Thank you for commenting, Victoria. No doubt you are right and without a doubt President Johnson's Great Society got out of hand; it didn't have to though, but politicians let, however, politicians fixed it in 1996.

The point of my hub, of course, is that America is not a welfare state, it never has been, regardless of how much negative press, hoop-la, and anecdotes which have been thrown around. Americans spend very little on the give-aways you mention and it is not breaking the bank as many on the Right want to make you believe is happening.

Victoria 3 months ago

Have you ever lived in a poor neighborhood? I grew up in one and I can tell most ARE LAZY and many were drug addicts and/or alcoholics. They had no desire to work because they didn't need to knowing that welfare check would arrive without fail every month. I was one of the very few motivated to get out of the cycle. Most are not that motivated which is why we have generational welfare recipients.

My Esoteric profile image

My Esoteric Hub Author 7 months ago

Thank you for reading and commenting on my thoughts, TaylorSlaw. I enjoyed serving, although I suspect your dad might have seen a little more action than I did; I got in near the end, in fact I had to volenteer to get over there, and basically flew over what action was left; not too many bullets came my way and was a walk-in-the-park compared to what they saw or are seeing in Iraq and Afghanistan today.

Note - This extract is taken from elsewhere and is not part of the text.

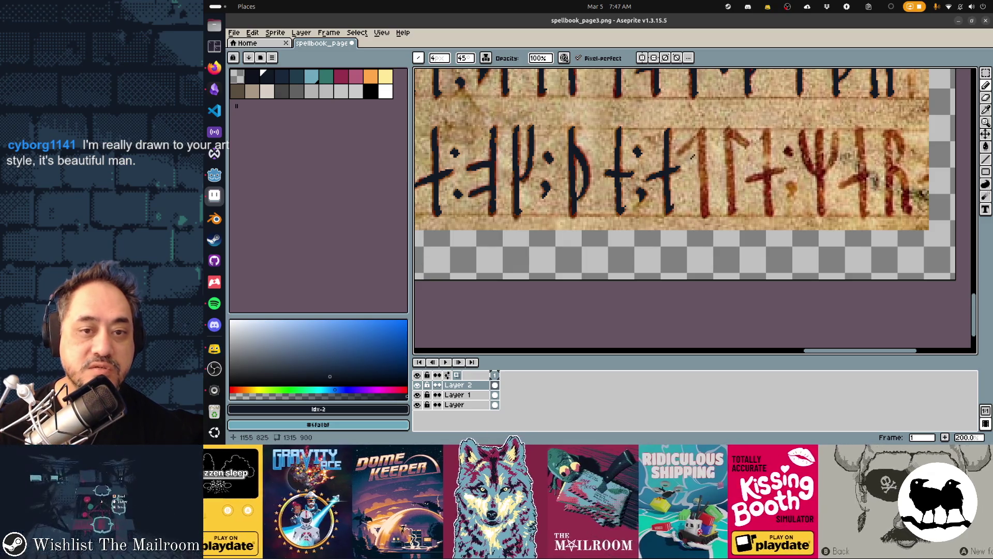
left_click_drag(678, 155, 706, 131)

I have been on both sides as well but not to the extremes you apparently have; it definitely gives you a wholistic few on life, I think. Your take on who needs help and who shouldn't be is right on, in my opinion.

taylorslaw profile image

taylorslaw Level 1 Commenter 7 months ago

My Esoteric,

First off. THANK YOU! Thank you for serving for this country and being one of the millions who have laid their life on the line for my right to be sitting here to tell you thank you!

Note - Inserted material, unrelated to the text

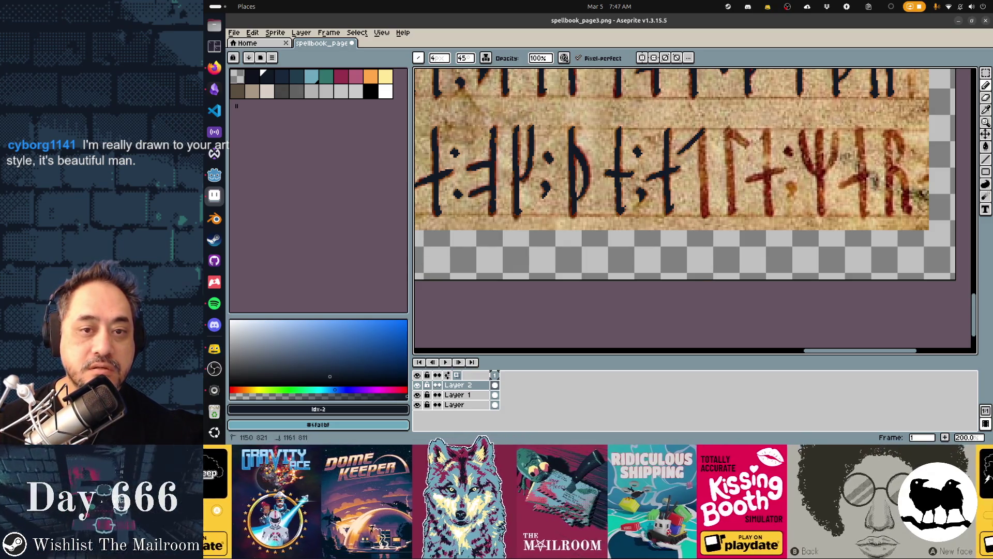
left_click_drag(705, 134, 710, 211)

My father served in vietnam and my daughter is already in AFROTC.

As an accountant myself, (not as nearly experienced as you) I can respect the simplicity of your findings and how they shine a much broader light onto the matter.

I am not sure exactly where I would be placed on the scale.

I do believe whole heartedly in helping those who need help. However, I feel equally as strong about placing a thick decernable line between those "needing" help and those "living off" help.

I have been on both sides of that coin in that I have earned so much money that I paid out more in weekly taxes than probably 60% of those in my community earned in all their weekly wages. I have also sat in an unemployment line wondering how much longer before my next real paycheck.